Bettinger asked Hennessy how he effects change. His answer, in the entrepreneurial spirit he has embraced as a computer scientist, businessman and university president, was “with incentives.”
“It’s like herding cats, and the only way you can get cats to do anything is move the cat food, and the cat food should be very tasty cat food,” he said.
The incentive could be a venture fund, he said, which is what he used to bring about a multidisciplinary culture in research and education. “The fund enabled the leadership at the various institutes to fund new faculty collaborations. It has worked well for getting that kind of activity going.”

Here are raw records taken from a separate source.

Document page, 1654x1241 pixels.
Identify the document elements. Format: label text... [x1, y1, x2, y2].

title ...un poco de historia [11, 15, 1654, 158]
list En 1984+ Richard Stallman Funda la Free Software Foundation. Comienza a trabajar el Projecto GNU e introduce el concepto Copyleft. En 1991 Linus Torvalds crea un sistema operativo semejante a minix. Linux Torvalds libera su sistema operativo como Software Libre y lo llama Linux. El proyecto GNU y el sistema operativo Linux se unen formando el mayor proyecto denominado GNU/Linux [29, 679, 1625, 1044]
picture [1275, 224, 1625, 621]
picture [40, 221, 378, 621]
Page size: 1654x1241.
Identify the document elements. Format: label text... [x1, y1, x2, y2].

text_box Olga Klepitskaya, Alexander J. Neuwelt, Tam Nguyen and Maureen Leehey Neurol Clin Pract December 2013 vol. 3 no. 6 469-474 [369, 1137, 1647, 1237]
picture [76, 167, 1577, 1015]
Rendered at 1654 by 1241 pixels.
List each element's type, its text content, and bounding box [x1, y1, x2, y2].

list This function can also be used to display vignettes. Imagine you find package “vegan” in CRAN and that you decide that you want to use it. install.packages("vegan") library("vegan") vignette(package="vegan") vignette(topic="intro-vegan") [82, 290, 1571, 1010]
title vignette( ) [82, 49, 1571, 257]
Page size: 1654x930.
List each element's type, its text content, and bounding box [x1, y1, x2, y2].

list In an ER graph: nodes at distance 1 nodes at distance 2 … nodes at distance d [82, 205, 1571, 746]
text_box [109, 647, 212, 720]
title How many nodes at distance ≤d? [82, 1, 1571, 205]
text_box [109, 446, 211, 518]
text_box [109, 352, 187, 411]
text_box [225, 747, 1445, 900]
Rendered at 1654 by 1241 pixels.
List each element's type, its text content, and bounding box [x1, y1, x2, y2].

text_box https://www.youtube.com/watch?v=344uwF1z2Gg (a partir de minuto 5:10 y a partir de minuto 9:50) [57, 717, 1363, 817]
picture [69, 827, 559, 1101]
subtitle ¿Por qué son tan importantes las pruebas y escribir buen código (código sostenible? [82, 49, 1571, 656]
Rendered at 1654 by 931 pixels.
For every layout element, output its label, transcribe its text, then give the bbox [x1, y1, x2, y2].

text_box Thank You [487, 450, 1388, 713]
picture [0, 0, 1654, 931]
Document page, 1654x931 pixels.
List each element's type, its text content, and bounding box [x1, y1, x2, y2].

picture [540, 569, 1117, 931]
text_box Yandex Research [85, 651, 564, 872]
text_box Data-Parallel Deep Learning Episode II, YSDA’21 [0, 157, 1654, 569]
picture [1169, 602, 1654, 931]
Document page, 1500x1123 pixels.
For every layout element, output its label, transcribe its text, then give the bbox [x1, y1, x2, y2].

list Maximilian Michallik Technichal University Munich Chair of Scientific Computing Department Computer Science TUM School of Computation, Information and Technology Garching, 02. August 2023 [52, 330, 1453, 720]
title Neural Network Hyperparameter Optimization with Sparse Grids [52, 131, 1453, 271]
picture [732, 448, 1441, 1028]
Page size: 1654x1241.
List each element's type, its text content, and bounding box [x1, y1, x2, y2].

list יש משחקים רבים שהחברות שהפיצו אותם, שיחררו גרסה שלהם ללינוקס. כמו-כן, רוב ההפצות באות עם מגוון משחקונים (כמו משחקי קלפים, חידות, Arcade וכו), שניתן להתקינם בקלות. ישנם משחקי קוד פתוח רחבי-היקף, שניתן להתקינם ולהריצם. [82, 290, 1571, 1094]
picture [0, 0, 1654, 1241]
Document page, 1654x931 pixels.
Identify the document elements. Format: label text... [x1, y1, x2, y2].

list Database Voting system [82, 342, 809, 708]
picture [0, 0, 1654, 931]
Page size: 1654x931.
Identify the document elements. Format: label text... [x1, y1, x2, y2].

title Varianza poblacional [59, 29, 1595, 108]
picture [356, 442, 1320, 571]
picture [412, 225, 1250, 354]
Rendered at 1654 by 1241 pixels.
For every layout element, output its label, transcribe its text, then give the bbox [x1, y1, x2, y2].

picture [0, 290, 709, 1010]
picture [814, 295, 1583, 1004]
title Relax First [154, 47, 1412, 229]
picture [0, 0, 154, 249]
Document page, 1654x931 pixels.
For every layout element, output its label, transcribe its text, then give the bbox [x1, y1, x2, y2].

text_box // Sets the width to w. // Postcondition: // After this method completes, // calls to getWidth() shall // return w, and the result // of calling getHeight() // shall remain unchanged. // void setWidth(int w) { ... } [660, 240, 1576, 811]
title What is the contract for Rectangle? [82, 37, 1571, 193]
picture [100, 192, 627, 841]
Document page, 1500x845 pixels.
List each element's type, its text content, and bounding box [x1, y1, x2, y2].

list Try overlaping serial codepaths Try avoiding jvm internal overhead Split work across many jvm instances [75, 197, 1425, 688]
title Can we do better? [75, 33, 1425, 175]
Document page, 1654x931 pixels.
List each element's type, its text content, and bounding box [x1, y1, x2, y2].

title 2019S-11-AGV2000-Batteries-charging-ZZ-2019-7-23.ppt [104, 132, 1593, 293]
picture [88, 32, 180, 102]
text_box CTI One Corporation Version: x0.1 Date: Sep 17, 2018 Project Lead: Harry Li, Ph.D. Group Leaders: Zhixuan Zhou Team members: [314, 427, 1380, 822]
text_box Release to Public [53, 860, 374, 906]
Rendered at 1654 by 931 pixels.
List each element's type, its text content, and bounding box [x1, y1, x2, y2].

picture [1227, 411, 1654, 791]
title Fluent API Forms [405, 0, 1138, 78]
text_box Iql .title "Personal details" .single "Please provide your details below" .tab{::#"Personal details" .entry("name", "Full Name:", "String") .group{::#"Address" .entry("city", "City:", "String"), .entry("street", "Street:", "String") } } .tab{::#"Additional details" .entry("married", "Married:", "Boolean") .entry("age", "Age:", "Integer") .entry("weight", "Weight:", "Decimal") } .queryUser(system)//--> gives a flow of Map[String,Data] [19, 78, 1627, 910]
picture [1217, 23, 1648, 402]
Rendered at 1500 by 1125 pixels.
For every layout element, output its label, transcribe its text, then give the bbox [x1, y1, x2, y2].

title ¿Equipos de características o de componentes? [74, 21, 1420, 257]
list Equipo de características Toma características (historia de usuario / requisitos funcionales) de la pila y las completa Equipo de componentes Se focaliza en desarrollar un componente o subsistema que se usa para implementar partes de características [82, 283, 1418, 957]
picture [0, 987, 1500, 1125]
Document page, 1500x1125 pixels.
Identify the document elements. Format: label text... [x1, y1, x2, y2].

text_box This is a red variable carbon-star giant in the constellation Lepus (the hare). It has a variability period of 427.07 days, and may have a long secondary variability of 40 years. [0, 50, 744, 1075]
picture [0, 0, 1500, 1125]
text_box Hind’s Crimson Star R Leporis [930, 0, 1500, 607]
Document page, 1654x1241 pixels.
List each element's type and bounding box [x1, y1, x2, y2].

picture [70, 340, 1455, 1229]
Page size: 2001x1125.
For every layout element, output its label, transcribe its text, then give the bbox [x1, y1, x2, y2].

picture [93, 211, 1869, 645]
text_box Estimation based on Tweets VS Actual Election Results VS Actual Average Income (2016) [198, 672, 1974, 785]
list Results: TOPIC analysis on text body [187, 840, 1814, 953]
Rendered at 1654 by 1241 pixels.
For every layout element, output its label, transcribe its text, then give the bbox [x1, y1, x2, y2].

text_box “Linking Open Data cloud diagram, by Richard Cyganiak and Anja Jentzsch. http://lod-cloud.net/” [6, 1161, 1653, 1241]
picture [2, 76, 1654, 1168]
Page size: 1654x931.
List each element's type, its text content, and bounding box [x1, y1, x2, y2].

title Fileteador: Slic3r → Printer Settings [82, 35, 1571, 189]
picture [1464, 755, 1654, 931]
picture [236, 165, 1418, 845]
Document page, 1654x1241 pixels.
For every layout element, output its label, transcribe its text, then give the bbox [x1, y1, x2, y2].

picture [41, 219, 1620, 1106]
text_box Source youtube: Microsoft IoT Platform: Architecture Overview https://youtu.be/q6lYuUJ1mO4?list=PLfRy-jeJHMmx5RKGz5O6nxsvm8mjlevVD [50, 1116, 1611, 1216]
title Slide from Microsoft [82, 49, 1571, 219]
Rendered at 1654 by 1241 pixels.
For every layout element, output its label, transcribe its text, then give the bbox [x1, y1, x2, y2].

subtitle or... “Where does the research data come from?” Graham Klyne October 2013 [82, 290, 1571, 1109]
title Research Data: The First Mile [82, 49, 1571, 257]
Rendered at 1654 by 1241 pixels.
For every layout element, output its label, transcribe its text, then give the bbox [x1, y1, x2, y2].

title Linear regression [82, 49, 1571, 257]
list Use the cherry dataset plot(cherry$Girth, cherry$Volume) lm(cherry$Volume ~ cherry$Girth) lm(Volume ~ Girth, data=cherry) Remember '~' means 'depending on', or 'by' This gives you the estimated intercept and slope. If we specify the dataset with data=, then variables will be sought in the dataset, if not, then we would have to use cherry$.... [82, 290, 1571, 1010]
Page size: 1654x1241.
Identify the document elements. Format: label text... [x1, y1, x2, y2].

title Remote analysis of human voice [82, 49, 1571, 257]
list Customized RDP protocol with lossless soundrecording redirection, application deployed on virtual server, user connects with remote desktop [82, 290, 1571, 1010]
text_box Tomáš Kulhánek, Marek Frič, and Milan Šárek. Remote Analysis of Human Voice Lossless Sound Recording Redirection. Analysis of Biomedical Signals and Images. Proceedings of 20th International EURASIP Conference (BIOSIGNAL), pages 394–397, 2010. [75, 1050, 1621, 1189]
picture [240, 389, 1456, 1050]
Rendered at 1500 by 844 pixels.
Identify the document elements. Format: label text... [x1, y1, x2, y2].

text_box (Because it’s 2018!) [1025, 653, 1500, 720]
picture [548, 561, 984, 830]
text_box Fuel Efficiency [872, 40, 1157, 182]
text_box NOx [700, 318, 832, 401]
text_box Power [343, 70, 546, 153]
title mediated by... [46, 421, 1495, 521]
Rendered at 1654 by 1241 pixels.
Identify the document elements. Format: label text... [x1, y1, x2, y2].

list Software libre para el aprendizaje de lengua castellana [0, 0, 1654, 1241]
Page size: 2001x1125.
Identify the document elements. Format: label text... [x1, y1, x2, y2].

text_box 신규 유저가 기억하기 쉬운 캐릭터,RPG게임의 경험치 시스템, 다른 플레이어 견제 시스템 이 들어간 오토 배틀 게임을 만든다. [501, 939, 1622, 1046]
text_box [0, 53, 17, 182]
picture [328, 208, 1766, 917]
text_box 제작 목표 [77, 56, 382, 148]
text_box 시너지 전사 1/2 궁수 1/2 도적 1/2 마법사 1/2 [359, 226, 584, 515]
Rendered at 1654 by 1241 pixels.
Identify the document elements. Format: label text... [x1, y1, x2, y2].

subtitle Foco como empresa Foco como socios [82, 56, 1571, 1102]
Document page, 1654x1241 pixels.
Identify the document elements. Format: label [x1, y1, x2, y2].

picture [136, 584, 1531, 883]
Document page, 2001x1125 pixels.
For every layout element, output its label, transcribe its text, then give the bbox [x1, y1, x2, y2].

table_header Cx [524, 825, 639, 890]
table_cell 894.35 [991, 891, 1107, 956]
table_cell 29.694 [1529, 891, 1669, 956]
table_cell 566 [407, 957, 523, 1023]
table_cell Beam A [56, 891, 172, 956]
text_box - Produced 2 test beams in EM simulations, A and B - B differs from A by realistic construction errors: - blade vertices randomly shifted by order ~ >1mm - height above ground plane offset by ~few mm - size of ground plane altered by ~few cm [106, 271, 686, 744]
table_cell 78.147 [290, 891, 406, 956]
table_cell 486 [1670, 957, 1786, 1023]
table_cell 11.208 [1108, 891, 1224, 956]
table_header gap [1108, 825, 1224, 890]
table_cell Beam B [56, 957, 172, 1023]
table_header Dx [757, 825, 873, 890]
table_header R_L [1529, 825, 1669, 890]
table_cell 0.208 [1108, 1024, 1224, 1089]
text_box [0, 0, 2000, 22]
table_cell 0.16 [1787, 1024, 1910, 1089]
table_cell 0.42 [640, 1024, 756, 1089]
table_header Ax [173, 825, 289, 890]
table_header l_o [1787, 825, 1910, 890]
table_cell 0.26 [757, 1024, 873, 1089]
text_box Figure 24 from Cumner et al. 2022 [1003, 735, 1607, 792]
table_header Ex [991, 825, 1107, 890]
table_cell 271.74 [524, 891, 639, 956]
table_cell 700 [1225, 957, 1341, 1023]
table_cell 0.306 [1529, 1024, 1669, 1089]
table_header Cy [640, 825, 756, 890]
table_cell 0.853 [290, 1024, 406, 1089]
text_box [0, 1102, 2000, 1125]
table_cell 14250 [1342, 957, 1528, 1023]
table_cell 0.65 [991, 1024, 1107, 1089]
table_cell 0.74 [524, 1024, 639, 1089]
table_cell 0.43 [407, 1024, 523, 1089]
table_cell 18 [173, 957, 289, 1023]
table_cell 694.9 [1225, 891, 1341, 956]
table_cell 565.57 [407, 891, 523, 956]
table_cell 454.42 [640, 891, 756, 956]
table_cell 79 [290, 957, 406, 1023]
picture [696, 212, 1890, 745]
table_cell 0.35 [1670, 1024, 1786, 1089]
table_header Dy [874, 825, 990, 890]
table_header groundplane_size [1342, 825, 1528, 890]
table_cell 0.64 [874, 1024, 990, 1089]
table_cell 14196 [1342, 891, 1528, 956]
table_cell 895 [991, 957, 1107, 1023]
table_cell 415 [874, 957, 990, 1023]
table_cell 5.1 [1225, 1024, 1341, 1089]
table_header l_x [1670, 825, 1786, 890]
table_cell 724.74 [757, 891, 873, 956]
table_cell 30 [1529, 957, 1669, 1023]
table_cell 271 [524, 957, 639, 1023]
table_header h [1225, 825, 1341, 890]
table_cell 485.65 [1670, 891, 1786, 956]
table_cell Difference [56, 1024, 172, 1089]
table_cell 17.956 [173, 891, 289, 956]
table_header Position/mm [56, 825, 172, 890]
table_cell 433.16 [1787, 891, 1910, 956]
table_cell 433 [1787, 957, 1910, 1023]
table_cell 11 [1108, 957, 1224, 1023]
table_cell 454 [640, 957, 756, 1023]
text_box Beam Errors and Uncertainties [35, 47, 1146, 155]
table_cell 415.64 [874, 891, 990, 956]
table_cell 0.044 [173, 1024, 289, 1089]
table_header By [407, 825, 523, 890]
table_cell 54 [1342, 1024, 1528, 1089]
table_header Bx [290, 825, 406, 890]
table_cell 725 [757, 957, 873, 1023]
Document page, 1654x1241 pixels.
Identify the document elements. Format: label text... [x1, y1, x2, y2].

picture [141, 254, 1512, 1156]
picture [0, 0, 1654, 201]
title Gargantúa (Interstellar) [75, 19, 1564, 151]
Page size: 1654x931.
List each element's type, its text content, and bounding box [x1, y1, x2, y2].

Such cross-departmental collaboration has also had an impact on the evolution of the John S. Knight Journalism Fellowships program. As journalism veered into crisis, the program shifted from a sabbatical year to one in which Knight Fellows now pursue solutions to particular journalism challenges. In doing so, they have interacted and partnered with a wide range of campus entities.
The results have been new tools for journalism, new perspectives on storytelling, challenges to how news is distributed, new ideas for revenue models and a new cadre of journalists who are also innovators and entrepreneurs and leading the next steps in journalism.
As Julie McCarthy, a 2003 Knight Fellow and NPR correspondent said, these collaborations and innovations are what make Stanford Stanford. Bringing some of the most capable minds from around the world to affect positive change—whether in the field of journalism or higher education as a whole—has become the culture of the university.
So while there is no clear yes-or-no to the question, “Is higher education working?” one answer may be that Stanford is working on behalf of higher education.